‘It’s good to be alive’: Stouffville breeder goes from near-death to record year on the track
George Millar received a double lung transplant last February, but his new lungs had COVID-19
2021 was a year like no other for Stouffville resident George Millar, in more ways than one.
Last February, the 71-year-old owner of Millar Farms went in for a double lung transplant. Millar had pulmonary fibrosis and his situation was deteriorating rapidly. He had been called in three times for the transplant, but each time the lungs weren’t viable due to COVID-19. The fourth time, Millar got the go-ahead for the transplant.
What happened next is hard to believe. According to Millar, all the tests on his new set of lungs were good. “The next day after the transplant, they found my new lungs had COVID,” Millar said. “My body was trying to reject the lungs. I was delusional for five weeks. I thought the nurses were trying to kill me.”

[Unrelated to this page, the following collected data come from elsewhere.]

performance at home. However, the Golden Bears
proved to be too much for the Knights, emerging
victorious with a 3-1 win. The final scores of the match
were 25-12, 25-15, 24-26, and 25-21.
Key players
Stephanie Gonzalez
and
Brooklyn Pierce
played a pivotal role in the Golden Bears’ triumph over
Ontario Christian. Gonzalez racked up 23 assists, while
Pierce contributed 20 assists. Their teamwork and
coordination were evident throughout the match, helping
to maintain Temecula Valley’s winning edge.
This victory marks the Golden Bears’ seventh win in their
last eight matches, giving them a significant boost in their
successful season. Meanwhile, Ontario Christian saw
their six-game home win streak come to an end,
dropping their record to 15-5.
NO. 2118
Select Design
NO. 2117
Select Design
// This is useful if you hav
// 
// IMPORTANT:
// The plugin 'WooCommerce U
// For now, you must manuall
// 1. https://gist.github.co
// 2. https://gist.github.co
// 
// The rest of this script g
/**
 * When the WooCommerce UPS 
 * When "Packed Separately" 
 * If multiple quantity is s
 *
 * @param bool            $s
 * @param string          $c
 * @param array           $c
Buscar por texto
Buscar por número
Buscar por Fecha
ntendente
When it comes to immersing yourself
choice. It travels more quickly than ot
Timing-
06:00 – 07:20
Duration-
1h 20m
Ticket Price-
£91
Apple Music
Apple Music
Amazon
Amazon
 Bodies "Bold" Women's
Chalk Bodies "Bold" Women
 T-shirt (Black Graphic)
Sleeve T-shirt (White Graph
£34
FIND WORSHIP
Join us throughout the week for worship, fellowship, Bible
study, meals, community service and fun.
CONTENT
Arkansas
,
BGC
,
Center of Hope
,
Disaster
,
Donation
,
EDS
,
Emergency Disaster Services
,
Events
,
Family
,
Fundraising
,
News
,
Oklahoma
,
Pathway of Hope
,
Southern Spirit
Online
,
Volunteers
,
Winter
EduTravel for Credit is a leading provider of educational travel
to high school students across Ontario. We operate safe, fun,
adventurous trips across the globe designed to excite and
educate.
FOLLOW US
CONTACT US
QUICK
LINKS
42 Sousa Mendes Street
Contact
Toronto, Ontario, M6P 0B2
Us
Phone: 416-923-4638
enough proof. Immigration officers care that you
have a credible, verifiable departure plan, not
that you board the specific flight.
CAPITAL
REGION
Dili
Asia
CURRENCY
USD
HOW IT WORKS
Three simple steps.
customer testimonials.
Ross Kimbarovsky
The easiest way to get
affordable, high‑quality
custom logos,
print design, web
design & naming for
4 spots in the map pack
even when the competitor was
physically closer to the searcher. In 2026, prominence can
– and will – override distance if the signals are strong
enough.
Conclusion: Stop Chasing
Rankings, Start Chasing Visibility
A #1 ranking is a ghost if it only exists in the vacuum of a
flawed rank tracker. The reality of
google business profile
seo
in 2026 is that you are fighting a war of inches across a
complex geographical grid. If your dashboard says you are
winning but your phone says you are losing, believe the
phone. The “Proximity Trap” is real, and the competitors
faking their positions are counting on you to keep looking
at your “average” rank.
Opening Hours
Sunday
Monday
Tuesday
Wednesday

The normal hospital stay for a lung transplant is two to three weeks. Millar spent three months at Toronto General Hospital, much of it being tube-fed. He couldn’t drink due to the lung transplant, so he remembers his mouth always being dry. “When they finally said I could have a drink of water, it was like Dom Pérignon,” he said. “When I got hospital food, I thought, this is the best food I ever had.”
Part of what got Millar through the hospital stay were pictures and video of his horses. His trainer Nick Gallucci sent him a video of a few horses, and Millar said he must have watched the video a hundred times. When his wife Facetimed him, Millar would often ask her to go up to the barn so he could see the horses. “When you see the horses, they are kind of like your children,” he said. Millar had raced with their mothers and grandmothers, some of which are still on the farm.
“Being on the farm was the best medicine I could get,” he said. So after recovering and relearning how to walk, Millar headed back to his farm near Warden Avenue and St. John’s Sideroad.
Senior horse improvement manager for Ontario Racing Sandra Snyder said Millar’s season was exceptional. “This is a rare year, really, for anyone,” she said. What makes Millar special is that he is still heavily involved at his age and you see him out there jogging the horses, Snyder added. “You see, he really loves them.”
Millar just completed his 12-month checkup post-surgery and is anxious to get on with a more normal 2022. “I hope I don’t have to talk about COVID as much this year,” he said. “It’s good to be alive, boy.”
Millar hopes to get another 10 years from his new lungs, which would take him to 80 years old. He’s already looking forward to 2022 and spending more time on the farm. “I want to bale my hay this summer,” he said. “I wear N95 masks in the barn now because I don’t want to get a fungus, but it’s a small price to pay to keep enjoying this.”
STORY BEHIND THE STORY: Reporter Simon Martin went to hear the story of Stouffville resident George Millar, who survived a double lung transplant and COVID-19, and how his horses picked him up.